# [TASKS]
a - Translate this sentence from the thread on efficient sequence modeling into Spanish: "Sequences can be words in a document, audio recordings, images flattened to one dimension, proteins, video frames in a video game."
b - Write the next part of the thread on efficient sequence modeling, picking up after its final sentence.

# [TEXT UNDER STUDY]
====

Zulip Chat Archive

Stream: Machine Learning for Theorem Proving

Topic: HiPPO papers (efficient sequence modeling)

Jason Rute (Oct 14 2021 at 00:25):

I don't normally mention non theorem-prover type stuff here, but I can't help mention this sequence of papers:

HiPPO: Recurrent Memory with Optimal Polynomial Projections

* Neurips 2020 spotlight
* blog article
* paper
Combining Recurrent, Convolutional, and Continuous-time Models with Structured Learned Linear State-Space Layers

* Neurips 2021 poster
* abstract
Efficiently Modeling Long Sequences with Structured State Space

* Under review for ICLR 2022
* preprint

Jason Rute (Oct 14 2021 at 00:25):

In sequence modeling you have a sequence of inputs u(t), where t can be discrete integer time steps, or continuous real time (where the actual data is sampled at a sample rate dt). Sequences can be words in a document, audio recordings, images flattened to one dimension, proteins, video frames in a video game. The goal of sequence modeling is to take this sequence u and output another sequence of the same length. The simplest sequence modeling task is autoregressive modeling, where you just try to predict u(t+1) from u(0),...,u(t). Other sequence tasks are to predict a summary of the sequence u. For example, one might predict from a IMBD movie review what the star rating would be. Now, roughly, there are three methods of using neural networks to work with sequence data:

If you are modeling language (autoregressively) or playing a video game, your are computing some output y(t-1) from the partial sequence u(0),...,u(t-1) and then using that y(t-1) to compute the next element u(t) of your sequence (which is then fed back into the next step of your model). Recurrent neural networks (RNNs), including LSTMs and GRUs, compute one step at a time, where they keep track of a hidden internal state summarizing what has happened before in the sequence. The problem is that the information in this hidden state tends to be forgotten over time (the vanishing gradient problem). Encoder transformers, like the GPT models, keep around the whole initial sequence and directly use u(0),...,u(t-1) to compute y(t-1). This is quadratic in the length of the sequence and can make it difficult to handle long sequences.

====

Data items:
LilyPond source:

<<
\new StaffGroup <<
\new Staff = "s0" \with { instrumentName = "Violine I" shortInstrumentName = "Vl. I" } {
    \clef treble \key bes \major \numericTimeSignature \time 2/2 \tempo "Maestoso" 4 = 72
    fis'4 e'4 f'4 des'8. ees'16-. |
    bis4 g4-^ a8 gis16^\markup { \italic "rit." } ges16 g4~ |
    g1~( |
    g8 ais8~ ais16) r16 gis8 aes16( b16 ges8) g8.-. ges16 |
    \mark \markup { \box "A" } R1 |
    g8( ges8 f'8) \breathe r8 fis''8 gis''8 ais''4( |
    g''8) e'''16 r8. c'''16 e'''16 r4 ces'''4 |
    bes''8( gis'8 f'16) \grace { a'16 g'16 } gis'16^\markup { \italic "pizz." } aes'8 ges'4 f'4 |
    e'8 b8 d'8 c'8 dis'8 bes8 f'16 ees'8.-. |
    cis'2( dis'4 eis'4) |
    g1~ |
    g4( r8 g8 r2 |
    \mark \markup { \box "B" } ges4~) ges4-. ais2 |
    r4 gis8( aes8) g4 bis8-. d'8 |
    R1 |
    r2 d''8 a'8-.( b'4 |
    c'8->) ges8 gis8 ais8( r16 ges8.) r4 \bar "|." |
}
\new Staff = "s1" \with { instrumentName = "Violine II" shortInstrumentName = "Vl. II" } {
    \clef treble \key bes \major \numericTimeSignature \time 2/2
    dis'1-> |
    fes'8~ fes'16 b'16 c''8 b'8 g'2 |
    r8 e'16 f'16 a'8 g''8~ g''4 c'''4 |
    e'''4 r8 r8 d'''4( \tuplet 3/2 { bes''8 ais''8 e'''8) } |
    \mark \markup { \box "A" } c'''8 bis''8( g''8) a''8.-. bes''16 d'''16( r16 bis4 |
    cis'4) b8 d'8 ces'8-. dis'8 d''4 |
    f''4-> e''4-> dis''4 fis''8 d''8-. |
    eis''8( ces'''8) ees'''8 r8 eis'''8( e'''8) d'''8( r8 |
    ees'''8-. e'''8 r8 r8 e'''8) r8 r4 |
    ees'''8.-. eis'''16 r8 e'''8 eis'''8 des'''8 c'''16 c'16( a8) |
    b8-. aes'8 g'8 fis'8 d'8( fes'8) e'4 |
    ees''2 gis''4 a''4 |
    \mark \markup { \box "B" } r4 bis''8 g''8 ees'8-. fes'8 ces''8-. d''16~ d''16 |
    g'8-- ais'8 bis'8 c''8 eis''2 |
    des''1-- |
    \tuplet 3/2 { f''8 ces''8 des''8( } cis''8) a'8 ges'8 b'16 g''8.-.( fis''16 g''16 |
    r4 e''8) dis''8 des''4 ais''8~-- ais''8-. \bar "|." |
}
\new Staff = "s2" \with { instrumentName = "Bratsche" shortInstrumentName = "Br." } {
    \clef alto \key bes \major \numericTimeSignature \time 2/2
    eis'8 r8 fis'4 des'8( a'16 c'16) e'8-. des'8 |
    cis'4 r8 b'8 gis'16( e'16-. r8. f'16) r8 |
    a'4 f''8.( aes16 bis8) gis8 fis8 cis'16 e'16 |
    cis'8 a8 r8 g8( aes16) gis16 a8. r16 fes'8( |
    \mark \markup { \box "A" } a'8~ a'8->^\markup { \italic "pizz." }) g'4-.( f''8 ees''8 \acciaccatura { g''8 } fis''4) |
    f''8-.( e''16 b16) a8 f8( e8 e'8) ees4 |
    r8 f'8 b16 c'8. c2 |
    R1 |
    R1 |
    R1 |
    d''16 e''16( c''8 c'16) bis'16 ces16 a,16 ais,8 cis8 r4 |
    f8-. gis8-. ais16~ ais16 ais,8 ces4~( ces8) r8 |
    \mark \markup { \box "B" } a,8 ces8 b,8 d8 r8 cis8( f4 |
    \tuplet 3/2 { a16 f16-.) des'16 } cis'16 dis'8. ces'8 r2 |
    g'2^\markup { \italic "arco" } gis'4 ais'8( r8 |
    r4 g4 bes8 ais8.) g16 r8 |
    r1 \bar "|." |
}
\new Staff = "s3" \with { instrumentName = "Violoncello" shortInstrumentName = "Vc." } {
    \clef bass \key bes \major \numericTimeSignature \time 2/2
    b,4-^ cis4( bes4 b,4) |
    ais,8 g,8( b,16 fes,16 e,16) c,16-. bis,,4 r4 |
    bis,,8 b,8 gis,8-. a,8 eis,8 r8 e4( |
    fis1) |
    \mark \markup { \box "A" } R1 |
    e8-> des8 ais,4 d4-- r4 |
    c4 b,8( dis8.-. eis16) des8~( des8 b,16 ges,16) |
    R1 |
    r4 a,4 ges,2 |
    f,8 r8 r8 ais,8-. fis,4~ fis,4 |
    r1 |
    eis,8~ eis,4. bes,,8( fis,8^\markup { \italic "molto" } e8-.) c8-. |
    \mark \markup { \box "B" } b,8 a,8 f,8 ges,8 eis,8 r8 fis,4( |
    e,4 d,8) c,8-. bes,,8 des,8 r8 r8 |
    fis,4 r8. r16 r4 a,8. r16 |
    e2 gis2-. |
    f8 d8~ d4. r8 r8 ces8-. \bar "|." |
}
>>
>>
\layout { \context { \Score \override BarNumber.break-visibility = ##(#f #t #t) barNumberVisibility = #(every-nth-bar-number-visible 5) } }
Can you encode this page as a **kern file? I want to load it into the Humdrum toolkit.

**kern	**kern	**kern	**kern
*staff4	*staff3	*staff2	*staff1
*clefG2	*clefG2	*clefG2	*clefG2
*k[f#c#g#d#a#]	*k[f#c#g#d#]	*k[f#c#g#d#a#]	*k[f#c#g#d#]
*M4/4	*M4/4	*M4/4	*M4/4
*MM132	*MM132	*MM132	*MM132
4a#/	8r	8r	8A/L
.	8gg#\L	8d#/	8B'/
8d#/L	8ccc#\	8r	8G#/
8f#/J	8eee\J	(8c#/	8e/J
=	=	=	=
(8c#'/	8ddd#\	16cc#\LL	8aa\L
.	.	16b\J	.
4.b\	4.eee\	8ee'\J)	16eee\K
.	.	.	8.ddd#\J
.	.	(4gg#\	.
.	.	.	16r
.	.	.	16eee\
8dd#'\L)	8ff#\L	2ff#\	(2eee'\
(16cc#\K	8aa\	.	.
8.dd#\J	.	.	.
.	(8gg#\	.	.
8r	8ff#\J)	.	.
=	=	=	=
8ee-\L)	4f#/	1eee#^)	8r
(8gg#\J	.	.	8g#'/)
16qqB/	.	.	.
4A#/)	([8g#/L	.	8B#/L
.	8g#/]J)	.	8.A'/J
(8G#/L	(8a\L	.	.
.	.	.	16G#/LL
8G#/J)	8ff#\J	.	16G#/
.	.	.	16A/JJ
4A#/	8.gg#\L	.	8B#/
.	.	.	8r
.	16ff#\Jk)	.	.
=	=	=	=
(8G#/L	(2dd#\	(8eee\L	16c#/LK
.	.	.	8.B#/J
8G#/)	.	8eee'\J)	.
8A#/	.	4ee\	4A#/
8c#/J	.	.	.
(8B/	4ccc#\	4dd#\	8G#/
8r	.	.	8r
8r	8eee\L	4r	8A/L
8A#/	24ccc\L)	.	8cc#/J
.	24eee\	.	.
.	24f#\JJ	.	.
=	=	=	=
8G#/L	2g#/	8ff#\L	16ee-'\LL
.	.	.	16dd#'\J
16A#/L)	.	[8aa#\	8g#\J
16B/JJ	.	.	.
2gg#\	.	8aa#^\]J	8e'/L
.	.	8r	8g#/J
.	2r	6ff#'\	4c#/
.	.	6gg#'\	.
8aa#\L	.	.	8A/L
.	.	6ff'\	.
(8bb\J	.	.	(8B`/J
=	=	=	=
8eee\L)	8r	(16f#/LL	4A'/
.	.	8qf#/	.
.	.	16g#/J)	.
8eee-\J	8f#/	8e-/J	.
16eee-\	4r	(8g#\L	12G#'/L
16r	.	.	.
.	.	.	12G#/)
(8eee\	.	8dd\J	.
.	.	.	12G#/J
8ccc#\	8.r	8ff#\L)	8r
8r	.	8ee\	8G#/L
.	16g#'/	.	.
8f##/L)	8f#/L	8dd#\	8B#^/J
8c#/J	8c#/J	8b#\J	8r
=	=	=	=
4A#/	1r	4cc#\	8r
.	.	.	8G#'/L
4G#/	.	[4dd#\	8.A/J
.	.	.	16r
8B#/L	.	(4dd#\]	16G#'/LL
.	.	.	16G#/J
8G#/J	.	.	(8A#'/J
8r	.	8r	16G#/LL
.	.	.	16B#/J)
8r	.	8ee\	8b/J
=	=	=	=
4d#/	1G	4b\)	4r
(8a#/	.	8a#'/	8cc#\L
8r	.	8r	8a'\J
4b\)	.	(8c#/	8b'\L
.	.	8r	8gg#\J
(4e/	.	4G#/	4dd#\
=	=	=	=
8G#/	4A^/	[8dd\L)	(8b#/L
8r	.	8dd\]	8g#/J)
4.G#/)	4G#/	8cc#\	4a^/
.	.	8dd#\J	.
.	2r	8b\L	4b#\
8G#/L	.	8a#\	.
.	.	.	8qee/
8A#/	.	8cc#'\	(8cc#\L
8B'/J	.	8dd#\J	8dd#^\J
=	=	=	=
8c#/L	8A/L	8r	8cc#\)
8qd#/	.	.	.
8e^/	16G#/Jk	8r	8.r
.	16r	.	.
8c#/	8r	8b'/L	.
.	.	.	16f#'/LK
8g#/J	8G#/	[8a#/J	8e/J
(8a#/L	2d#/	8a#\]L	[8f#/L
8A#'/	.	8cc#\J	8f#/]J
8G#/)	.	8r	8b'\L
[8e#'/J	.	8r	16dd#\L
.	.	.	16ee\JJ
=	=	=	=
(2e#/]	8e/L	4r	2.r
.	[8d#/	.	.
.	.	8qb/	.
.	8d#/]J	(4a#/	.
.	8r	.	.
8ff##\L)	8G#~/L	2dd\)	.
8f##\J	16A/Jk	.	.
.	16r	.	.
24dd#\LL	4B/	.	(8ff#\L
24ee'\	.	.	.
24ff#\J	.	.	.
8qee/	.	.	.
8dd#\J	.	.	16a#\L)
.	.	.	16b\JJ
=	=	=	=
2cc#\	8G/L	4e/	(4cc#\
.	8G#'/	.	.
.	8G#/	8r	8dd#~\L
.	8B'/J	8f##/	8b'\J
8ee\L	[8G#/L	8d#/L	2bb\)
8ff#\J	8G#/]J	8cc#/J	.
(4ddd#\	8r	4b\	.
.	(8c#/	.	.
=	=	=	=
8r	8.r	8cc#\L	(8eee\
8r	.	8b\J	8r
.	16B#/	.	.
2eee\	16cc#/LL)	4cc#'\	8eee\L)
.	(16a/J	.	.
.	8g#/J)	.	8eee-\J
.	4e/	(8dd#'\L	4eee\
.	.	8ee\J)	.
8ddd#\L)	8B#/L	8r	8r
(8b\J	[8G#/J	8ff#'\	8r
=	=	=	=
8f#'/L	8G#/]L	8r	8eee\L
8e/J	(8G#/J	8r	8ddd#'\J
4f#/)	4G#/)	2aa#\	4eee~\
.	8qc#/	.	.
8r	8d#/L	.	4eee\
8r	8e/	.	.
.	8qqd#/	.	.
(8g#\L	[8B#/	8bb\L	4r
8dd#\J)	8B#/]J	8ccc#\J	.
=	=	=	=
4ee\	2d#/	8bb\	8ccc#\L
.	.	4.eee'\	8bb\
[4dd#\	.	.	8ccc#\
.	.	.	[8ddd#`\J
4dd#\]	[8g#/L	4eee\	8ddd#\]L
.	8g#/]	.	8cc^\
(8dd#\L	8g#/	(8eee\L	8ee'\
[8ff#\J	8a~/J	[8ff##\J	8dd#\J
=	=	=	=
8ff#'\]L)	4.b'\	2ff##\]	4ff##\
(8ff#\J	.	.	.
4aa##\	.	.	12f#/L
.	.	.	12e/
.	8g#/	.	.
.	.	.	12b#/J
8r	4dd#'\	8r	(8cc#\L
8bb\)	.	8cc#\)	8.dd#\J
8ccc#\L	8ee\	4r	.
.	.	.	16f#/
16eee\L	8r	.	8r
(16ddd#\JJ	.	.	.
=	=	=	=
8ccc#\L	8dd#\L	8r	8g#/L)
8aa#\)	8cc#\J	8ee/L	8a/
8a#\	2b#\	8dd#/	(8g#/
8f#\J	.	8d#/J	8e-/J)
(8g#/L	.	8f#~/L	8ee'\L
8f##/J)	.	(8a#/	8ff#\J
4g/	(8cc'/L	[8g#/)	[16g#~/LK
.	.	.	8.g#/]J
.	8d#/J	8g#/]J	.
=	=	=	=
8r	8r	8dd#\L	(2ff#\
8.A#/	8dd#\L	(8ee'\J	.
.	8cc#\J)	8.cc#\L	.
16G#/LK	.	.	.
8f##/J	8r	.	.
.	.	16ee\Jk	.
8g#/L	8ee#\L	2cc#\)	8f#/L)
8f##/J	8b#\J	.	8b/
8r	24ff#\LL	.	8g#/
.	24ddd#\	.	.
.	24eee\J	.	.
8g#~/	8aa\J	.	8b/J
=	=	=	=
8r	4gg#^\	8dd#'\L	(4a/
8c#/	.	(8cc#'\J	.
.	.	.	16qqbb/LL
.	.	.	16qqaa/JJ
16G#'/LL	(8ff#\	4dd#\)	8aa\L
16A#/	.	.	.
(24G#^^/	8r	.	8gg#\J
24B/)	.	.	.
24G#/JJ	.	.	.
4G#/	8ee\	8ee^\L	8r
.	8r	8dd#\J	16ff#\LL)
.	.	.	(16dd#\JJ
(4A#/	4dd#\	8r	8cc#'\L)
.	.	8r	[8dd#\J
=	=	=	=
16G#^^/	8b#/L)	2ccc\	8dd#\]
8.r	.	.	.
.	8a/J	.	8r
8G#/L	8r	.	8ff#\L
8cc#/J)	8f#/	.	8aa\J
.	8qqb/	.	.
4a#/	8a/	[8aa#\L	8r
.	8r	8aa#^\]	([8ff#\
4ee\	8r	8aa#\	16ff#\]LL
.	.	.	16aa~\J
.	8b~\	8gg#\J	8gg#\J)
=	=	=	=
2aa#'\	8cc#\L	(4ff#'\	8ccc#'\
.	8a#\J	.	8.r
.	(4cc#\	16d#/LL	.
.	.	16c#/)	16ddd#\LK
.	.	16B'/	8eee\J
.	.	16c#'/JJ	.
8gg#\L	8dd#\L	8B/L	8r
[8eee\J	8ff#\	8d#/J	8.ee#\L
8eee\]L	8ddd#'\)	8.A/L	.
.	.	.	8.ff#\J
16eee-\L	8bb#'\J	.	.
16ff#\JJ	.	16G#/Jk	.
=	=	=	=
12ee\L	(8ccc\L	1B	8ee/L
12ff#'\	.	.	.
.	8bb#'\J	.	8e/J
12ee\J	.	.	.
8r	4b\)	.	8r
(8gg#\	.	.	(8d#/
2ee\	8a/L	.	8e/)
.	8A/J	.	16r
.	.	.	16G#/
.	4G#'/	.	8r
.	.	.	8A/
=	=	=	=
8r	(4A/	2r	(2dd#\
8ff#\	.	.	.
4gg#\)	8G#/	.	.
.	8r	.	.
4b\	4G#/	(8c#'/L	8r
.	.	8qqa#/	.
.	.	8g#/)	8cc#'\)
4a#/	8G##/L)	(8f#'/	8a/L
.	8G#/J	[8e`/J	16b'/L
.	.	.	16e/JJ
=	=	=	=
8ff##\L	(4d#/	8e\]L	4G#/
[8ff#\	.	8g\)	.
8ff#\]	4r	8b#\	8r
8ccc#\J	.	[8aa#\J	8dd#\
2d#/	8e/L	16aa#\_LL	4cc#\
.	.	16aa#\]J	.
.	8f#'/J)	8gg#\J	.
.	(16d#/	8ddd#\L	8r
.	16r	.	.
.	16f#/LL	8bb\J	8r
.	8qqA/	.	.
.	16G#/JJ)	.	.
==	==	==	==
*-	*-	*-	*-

====

# [TASK-BY-TASK ANSWERS]
a - Las secuencias pueden ser palabras en un documento, grabaciones de audio, imágenes aplanadas a una dimensión, proteínas o fotogramas de video en un videojuego.

b -
If one has the whole sequence at once, then there are more efficient techniques to compute over the sequence. For example, convolutional neural networks (CNNs) and Decoder Transformers do this. CNNs however only take into account local information in the sequence and not global information, making it intractable on long sequences if information has to pass from one end to the other. Once again, Transformers can be quite time and memory intensive since, even in this Decoder Transformer setting, they must compare every timestep t1 to every other timestep t2.
If the time step is (theoretically) continuous, then instead of directly computing an output y(t), you can model y(t) via a differential equation where the derivative y'(t) is computed by the neural network instead of y(t). (Think of a spring-mass system where an external force u(t) is also be applied to the mass, and we are trying to predict the position of the mass.) If we know the differential equation, we can roll-out the sequence as a simulation where we compute the value at regular time steps using the computed derivative.

Jason Rute (Oct 14 2021 at 00:25):

The problem with all of these systems is that they don't handle really long sequences tractably, especially the first two. Every month for the past year or two, there is a new paper trying to come up with a better long-sequence model (usually a variation of the Tranformer).

Jason Rute (Oct 14 2021 at 00:25):

Now, let me quickly summarize these three papers:

Jason Rute (Oct 14 2021 at 00:26):

The first paper (which has a great blog article by the authors summarizing the paper), rigorously looks at the problem of memorizing a sequence into a fixed sizes N-dimensional vector x. They show that not only is there a rigorous formalism of what it means to memorize the history of a sequence u, but that there is well behaved class of dynamical systems which do this. Basically, there are a family of nice NxN matrices A (called HiPPO matrices) where for a corresponding vector B, the system

x'(t) = Ax(t) + Bu(t)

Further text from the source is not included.